Adieu, maman, j’ai mal au talon ; vous me garderez, s’il vous
plaît, depuis midi jusqu’à trois heures, et puis vogue la galère !
Voilà, ma petite sœur, comme font les gens raisonnables. »
Cette petite scène est parfaite ; elle laisse bien voir, par le contraste, ce que madame de Sévigné et sa fille ne faisaient pas, et
ce qu’elles auraient dû faire.
Plusieurs lettres de cette année 1677, où madame de Sévigné s’occupe, avec une tendre sollicitude, des enfants de madame de Grignan, de ses chers pichons, comme elle les appelait, nous offrent l’occasion de les faire connaître. Madame de Sévigné ne voulait que personne prît dans son cœur la place unique qu’elle gardait à sa fille, et se défendait vivement de ce sentiment si souvent observé chez les grand’mères, qui leur fait aimer les enfants de leurs enfants plus passionnément encore que ceux-ci. Elle répétait souvent à sa fille « qu’elle ne comprenait pas que ce degré pût jamais lui passer par-dessus la tête, et que ses entrailles n’avaient pas pris le train des tendresses d’une grand’mère. » — « Je suis à vous par-dessus tout ; vous savez combien je suis loin de la radoterie, qui fait passer violemment l’amour maternel aux petits-enfants ; le mien est demeuré tout court au premier étage, et je n’aime ce petit peuple que pour l’amour de vous. » Toutefois cet amour par réverbétation ne fut pas trop faible ni trop froid, et madame de Sévigné ne s’arrêta pas si court au premier étage, qu’elle négligeât tout à fait le second. Elle semble quelquefois, plus que madame de Grignan elle-même, la vraie mère de cette petite famille. De loin elle la surveille ; elle y démêle les inclinations et les caractères ; elle y devine les chagrins et les excès de sévérité ; elle la protège de sa sagesse et de son indulgence ; son rôle est sans cesse d’aiguillonner et d’éclairer la tendresse de la mère.
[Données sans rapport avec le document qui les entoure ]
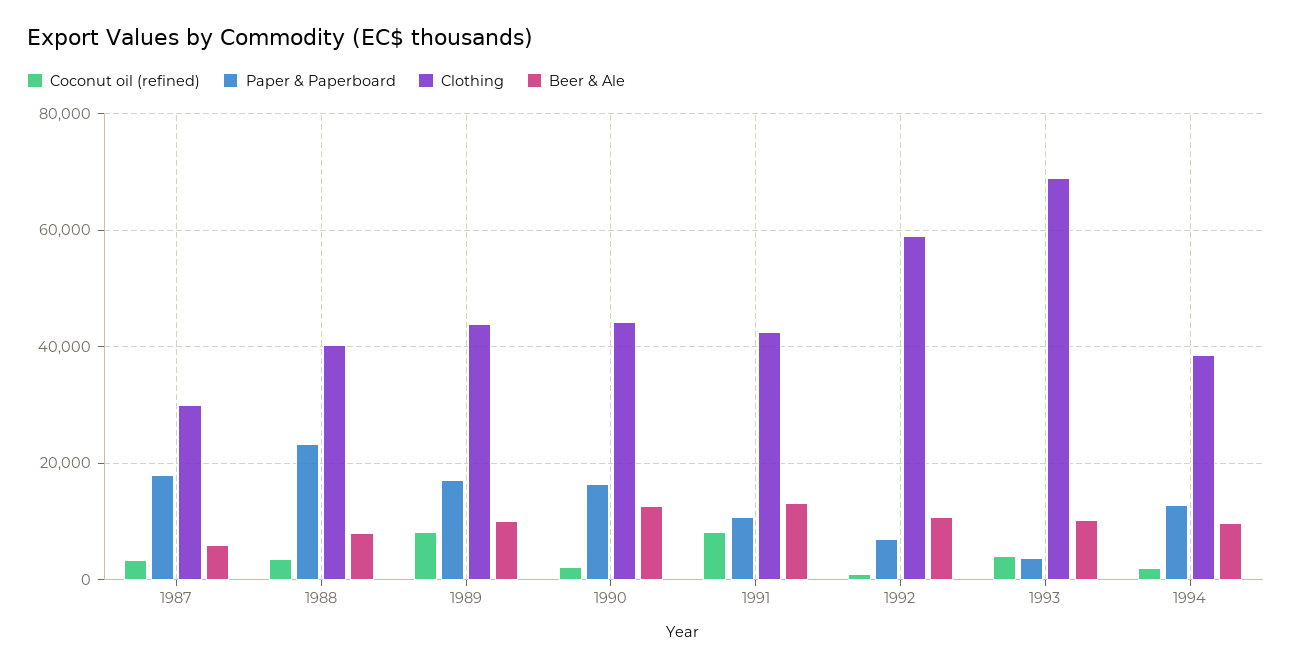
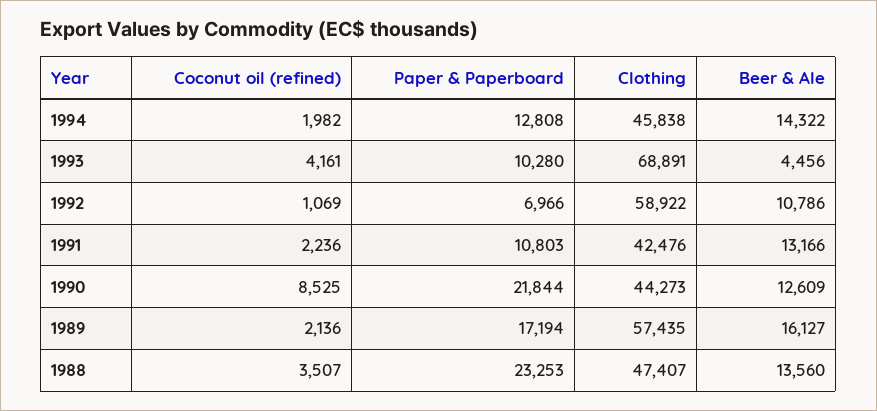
  {
    "Coconut oil (refined)": {
-     "1987": 4000,
      "1988": 3507,
-     "1989": 8000,
+     "1989": 2136,
-     "1990": 2000,
+     "1990": 8525,
-     "1991": 8000,
+     "1991": 2236,
      "1992": 1069,
      "1993": 4161,
      "1994": 1982
    },
    "Paper & Paperboard": {
-     "1987": 18000,
      "1988": 23253,
      "1989": 17194,
-     "1990": 16000,
+     "1990": 21844,
      "1991": 10803,
      "1992": 6966,
-     "1993": 4000,
+     "1993": 10280,
      "1994": 12808
    },
    "Clothing": {
-     "1987": 30000,
-     "1988": 40000,
+     "1988": 47407,
-     "1989": 44000,
+     "1989": 57435,
      "1990": 44273,
      "1991": 42476,
      "1992": 58922,
      "1993": 68891,
-     "1994": 38000
+     "1994": 45838
    },
    "Beer & Ale": {
-     "1987": 6000,
-     "1988": 8000,
+     "1988": 13560,
-     "1989": 10000,
+     "1989": 16127,
      "1990": 12609,
      "1991": 13166,
      "1992": 10786,
-     "1993": 10000,
+     "1993": 4456,
-     "1994": 10000
+     "1994": 14322
    }
  }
Nous n’avons encore parlé que de l’aînée de ces enfants, de MarieBlanche, née en 1670, et que madame de Sévigné avait surnommée ses petites entrailles. Madame de Grignan avait encore deux autres enfants, deux seulement, plusieurs de ses couches ayant été malheureuses. L’un était Louis-Provence, né à Lambesc le 17 novembre 1671 ; l’autre Pauline (qui fut madame de Simiane), née à Paris en 1674.